** EXTRACTED ENTRIES follows **

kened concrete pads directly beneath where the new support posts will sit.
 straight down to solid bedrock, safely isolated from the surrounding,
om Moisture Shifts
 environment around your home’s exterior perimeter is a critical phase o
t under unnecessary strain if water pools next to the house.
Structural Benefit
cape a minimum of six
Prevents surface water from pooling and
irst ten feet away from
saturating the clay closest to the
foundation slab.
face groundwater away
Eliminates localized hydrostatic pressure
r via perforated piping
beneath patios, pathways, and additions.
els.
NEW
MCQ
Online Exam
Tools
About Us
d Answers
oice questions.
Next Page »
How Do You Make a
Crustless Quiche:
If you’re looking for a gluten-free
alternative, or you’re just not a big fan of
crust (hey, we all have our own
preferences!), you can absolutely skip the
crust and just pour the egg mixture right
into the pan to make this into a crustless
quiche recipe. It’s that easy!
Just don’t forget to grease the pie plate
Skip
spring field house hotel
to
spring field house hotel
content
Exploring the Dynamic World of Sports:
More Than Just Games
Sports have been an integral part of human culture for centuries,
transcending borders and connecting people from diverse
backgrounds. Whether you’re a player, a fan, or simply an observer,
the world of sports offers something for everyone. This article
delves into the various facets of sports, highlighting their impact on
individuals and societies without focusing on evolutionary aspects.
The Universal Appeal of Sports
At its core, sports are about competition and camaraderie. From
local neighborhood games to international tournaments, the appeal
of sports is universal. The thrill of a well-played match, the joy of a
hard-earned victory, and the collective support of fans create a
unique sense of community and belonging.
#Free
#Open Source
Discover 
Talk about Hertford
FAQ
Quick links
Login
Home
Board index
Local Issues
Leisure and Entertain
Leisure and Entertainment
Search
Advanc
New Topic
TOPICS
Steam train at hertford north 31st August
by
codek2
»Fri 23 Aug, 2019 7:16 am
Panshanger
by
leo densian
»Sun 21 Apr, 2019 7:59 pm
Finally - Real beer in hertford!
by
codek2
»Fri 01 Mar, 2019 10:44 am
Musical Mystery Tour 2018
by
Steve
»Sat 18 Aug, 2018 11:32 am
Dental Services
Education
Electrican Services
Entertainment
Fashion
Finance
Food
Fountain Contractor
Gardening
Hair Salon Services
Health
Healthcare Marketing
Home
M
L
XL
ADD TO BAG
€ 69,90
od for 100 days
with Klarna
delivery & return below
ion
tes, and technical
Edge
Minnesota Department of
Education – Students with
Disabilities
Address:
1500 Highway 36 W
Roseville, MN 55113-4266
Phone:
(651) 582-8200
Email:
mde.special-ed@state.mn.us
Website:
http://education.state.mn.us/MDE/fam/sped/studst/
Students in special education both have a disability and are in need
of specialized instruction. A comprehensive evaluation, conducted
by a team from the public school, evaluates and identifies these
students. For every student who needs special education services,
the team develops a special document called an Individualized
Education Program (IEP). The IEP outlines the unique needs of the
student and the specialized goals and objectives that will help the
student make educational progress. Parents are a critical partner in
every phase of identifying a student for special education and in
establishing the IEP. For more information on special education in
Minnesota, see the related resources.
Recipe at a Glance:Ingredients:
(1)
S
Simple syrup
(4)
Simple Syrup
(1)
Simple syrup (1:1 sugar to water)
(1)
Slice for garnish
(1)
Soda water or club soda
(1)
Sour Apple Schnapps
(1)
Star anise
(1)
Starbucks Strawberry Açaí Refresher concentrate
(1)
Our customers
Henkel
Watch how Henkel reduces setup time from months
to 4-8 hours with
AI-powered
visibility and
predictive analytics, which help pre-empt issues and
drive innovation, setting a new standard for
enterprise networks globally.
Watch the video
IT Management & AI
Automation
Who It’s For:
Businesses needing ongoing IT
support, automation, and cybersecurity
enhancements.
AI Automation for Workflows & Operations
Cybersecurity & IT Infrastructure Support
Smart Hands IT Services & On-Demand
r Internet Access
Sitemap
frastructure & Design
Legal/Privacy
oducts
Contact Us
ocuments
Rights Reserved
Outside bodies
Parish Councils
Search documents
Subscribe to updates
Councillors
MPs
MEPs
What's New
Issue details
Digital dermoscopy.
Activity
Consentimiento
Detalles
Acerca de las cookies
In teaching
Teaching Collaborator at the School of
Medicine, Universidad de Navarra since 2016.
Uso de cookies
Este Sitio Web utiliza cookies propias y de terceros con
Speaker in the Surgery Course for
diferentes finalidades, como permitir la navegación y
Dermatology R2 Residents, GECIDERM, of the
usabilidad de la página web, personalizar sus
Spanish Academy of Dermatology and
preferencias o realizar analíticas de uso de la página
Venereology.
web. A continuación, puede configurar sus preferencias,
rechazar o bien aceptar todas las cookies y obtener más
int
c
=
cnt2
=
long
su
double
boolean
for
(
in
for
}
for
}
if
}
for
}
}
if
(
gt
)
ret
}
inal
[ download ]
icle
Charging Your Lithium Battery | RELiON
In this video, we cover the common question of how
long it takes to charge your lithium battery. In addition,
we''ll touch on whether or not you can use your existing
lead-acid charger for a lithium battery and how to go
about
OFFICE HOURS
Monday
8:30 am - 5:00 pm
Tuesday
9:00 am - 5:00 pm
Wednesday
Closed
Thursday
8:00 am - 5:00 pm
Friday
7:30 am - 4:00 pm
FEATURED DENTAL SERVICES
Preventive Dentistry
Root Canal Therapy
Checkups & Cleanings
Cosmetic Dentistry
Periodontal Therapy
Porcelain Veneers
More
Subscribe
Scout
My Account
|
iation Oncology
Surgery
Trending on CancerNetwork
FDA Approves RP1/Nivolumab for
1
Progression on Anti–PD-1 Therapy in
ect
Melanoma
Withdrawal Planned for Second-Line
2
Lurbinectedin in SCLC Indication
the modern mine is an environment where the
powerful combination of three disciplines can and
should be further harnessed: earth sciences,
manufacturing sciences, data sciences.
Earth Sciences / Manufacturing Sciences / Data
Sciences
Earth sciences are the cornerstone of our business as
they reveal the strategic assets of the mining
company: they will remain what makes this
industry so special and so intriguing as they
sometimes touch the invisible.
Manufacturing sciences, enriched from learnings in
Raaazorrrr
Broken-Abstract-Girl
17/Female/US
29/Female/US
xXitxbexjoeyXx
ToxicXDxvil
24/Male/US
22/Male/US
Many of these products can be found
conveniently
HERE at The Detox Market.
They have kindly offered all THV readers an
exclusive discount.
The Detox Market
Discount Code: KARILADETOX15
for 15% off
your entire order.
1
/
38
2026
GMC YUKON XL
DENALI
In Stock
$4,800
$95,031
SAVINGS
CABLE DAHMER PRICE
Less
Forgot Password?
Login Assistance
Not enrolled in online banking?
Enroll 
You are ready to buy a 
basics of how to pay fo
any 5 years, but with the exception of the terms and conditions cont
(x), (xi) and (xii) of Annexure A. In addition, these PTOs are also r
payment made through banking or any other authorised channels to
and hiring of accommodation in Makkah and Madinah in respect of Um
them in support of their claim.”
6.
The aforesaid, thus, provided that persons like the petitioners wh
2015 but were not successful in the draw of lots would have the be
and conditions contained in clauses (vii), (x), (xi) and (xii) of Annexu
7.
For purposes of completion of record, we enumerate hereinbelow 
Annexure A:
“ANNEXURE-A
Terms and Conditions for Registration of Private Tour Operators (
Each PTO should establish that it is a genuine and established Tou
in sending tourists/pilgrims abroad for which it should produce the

** End of EXTRACTED ENTRIES **

### TASK TO CARRY OUT
Isolate each line of the listing above that includes "cookies". Copy it.

### SOLUTION
Acerca de las cookies
Uso de cookies
Este Sitio Web utiliza cookies propias y de terceros con
rechazar o bien aceptar todas las cookies y obtener más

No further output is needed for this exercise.